▶ **AIM OF THE EXERCISE**: Edit the listing below so that "whole-frame" becomes "full-frame", leaving every other line and character unchanged. Give the text back without the pictures.

▶ **RECORD EXTRACTS**:
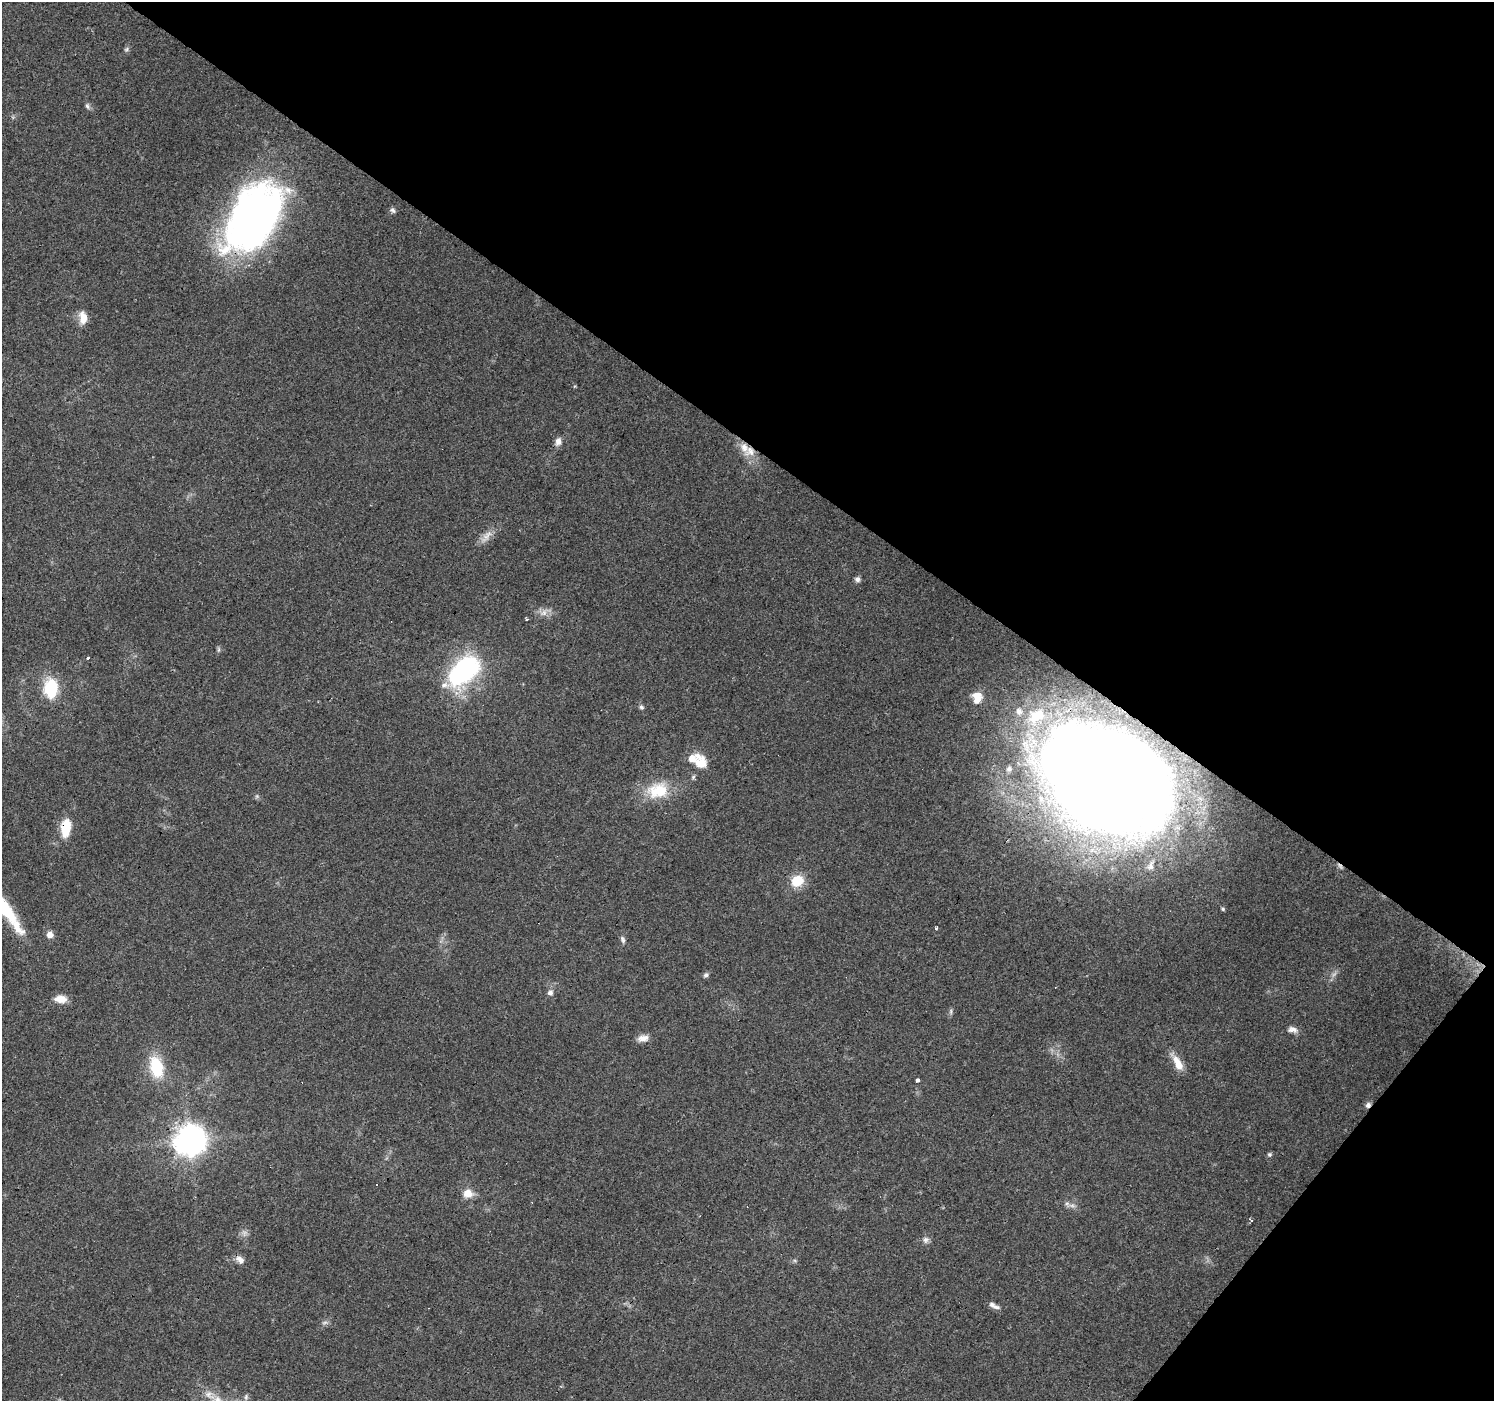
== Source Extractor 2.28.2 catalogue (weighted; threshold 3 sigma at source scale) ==
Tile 8 of 4 x 4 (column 4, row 2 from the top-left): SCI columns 4475-5966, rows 2969-4367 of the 5968 x 6005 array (HDU 1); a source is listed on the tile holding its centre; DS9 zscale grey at full resolution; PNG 1496 x 1403 px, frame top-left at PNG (2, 2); no overlay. Shown black and unused: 36% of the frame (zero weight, under 3 of 4 exposures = <1% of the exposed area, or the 3 px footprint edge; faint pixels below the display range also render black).
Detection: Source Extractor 2.28.2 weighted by HDU 2 'WHT'; one run over the whole footprint, this tile lists its part. Background 0.0939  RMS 0.0067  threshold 0.0302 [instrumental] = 3 sigma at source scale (4.5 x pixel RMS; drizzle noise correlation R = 1.50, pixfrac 1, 0.0396/0.0396 arcsec/px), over >= 5 px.
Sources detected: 60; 2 too faint to see at this stretch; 4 cosmic-ray / hot-pixel residue — not listed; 5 inside a brighter listed object's ellipse — not listed separately; the other 49 listed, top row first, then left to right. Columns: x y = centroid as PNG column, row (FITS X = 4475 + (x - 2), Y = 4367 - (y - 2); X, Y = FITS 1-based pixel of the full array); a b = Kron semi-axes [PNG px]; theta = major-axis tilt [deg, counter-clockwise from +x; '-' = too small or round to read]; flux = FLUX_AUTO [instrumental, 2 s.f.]
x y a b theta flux
126 49 7 6 - 1.4
87 106 8 6 -72 1.8
392 210 8 7 - 1.7
253 217 74 43 57 340
83 317 16 10 -86 7.8
558 442 11 8 81 3.6
750 451 16 13 25 9
486 536 23 9 50 6.5
857 579 7 6 - 2.2
543 613 12 9 27 4.6
218 650 8 4 -82 1.2
88 658 3 3 - 2.7
463 671 48 26 43 82
51 688 8 7 - 94
977 695 13 9 8 6.1
641 707 7 5 -34 1.4
1019 711 8 7 - 2.1
1037 716 20 12 29 13
700 763 20 16 89 13
1009 769 7 7 - 2.2
1106 778 91 66 -34 2000
658 790 30 22 10 25
257 796 6 4 18 1
66 828 18 10 84 19
1150 867 8 7 - 2.3
797 881 15 13 23 14
1223 909 5 5 - 0.99
7 912 54 12 -55 38
936 928 3 3 - 6.6
50 935 7 7 - 4.4
623 939 11 5 -67 2
706 975 7 6 - 1.6
550 993 8 7 - 2.6
61 999 15 10 0 7.1
951 1011 8 4 89 1.3
1292 1029 13 8 -8 3.8
643 1038 14 8 11 4.9
1178 1063 23 8 -61 9.7
156 1067 29 16 -77 26
917 1080 3 3 - 7.3
190 1140 10 10 - 1000
1269 1155 6 6 - 1.3
468 1193 12 10 0 7.6
1072 1205 8 6 -16 2.4
1251 1220 3 3 - 2.4
926 1240 9 7 64 2.6
240 1259 12 8 -41 4.1
994 1306 15 6 -27 3.2
218 1400 16 10 -29 9.1
Overlapping masked pixels (flux is a lower limit): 4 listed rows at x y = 253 217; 750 451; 1106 778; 66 828
Isophote crosses this tile's border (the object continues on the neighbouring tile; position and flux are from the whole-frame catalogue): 2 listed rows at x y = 7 912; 218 1400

▶ **RESULT**:
== Source Extractor 2.28.2 catalogue (weighted; threshold 3 sigma at source scale) ==
Tile 8 of 4 x 4 (column 4, row 2 from the top-left): SCI columns 4475-5966, rows 2969-4367 of the 5968 x 6005 array (HDU 1); a source is listed on the tile holding its centre; DS9 zscale grey at full resolution; PNG 1496 x 1403 px, frame top-left at PNG (2, 2); no overlay. Shown black and unused: 36% of the frame (zero weight, under 3 of 4 exposures = <1% of the exposed area, or the 3 px footprint edge; faint pixels below the display range also render black).
Detection: Source Extractor 2.28.2 weighted by HDU 2 'WHT'; one run over the whole footprint, this tile lists its part. Background 0.0939  RMS 0.0067  threshold 0.0302 [instrumental] = 3 sigma at source scale (4.5 x pixel RMS; drizzle noise correlation R = 1.50, pixfrac 1, 0.0396/0.0396 arcsec/px), over >= 5 px.
Sources detected: 60; 2 too faint to see at this stretch; 4 cosmic-ray / hot-pixel residue — not listed; 5 inside a brighter listed object's ellipse — not listed separately; the other 49 listed, top row first, then left to right. Columns: x y = centroid as PNG column, row (FITS X = 4475 + (x - 2), Y = 4367 - (y - 2); X, Y = FITS 1-based pixel of the full array); a b = Kron semi-axes [PNG px]; theta = major-axis tilt [deg, counter-clockwise from +x; '-' = too small or round to read]; flux = FLUX_AUTO [instrumental, 2 s.f.]
x y a b theta flux
126 49 7 6 - 1.4
87 106 8 6 -72 1.8
392 210 8 7 - 1.7
253 217 74 43 57 340
83 317 16 10 -86 7.8
558 442 11 8 81 3.6
750 451 16 13 25 9
486 536 23 9 50 6.5
857 579 7 6 - 2.2
543 613 12 9 27 4.6
218 650 8 4 -82 1.2
88 658 3 3 - 2.7
463 671 48 26 43 82
51 688 8 7 - 94
977 695 13 9 8 6.1
641 707 7 5 -34 1.4
1019 711 8 7 - 2.1
1037 716 20 12 29 13
700 763 20 16 89 13
1009 769 7 7 - 2.2
1106 778 91 66 -34 2000
658 790 30 22 10 25
257 796 6 4 18 1
66 828 18 10 84 19
1150 867 8 7 - 2.3
797 881 15 13 23 14
1223 909 5 5 - 0.99
7 912 54 12 -55 38
936 928 3 3 - 6.6
50 935 7 7 - 4.4
623 939 11 5 -67 2
706 975 7 6 - 1.6
550 993 8 7 - 2.6
61 999 15 10 0 7.1
951 1011 8 4 89 1.3
1292 1029 13 8 -8 3.8
643 1038 14 8 11 4.9
1178 1063 23 8 -61 9.7
156 1067 29 16 -77 26
917 1080 3 3 - 7.3
190 1140 10 10 - 1000
1269 1155 6 6 - 1.3
468 1193 12 10 0 7.6
1072 1205 8 6 -16 2.4
1251 1220 3 3 - 2.4
926 1240 9 7 64 2.6
240 1259 12 8 -41 4.1
994 1306 15 6 -27 3.2
218 1400 16 10 -29 9.1
Overlapping masked pixels (flux is a lower limit): 4 listed rows at x y = 253 217; 750 451; 1106 778; 66 828
Isophote crosses this tile's border (the object continues on the neighbouring tile; position and flux are from the full-frame catalogue): 2 listed rows at x y = 7 912; 218 1400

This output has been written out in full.